### Work task
Treat the line with "Πλοήγηση Ιστοσελίδας" as the starting point. Write it out and every line after it through the end of the listing below, exactly.

### Dataset records
● ● ● ● ●

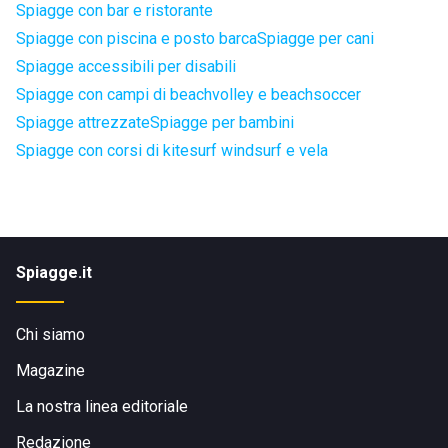
Spiagge con bar e ristorante
Spiagge con piscina e posto barca
Spiagge per cani
Spiagge accessibili per disabili
Spiagge con campi di beachvolley e beachsoccer
Spiagge attrezzate
Spiagge per bambini
Spiagge con corsi di kitesurf windsurf e vela
Spiagge.it
Chi siamo
Magazine
La nostra linea editoriale
Redazione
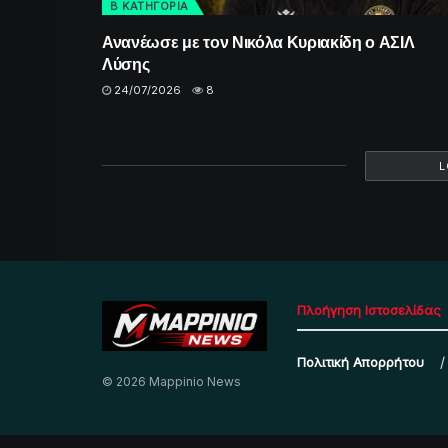
Β ΚΑΤΗΓΟΡΙΑ
Ανανέωσε με τον Νικόλα Κυριακίδη ο ΑΣΙΛ
Λύσης
24/07/2026
8
L
Πλοήγηση Ιστοσελίδας
Πολιτική Απορρήτου
© 2026 Mappinio News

● ● ● ● ●

### Output for this task
Πλοήγηση Ιστοσελίδας
Πολιτική Απορρήτου
© 2026 Mappinio News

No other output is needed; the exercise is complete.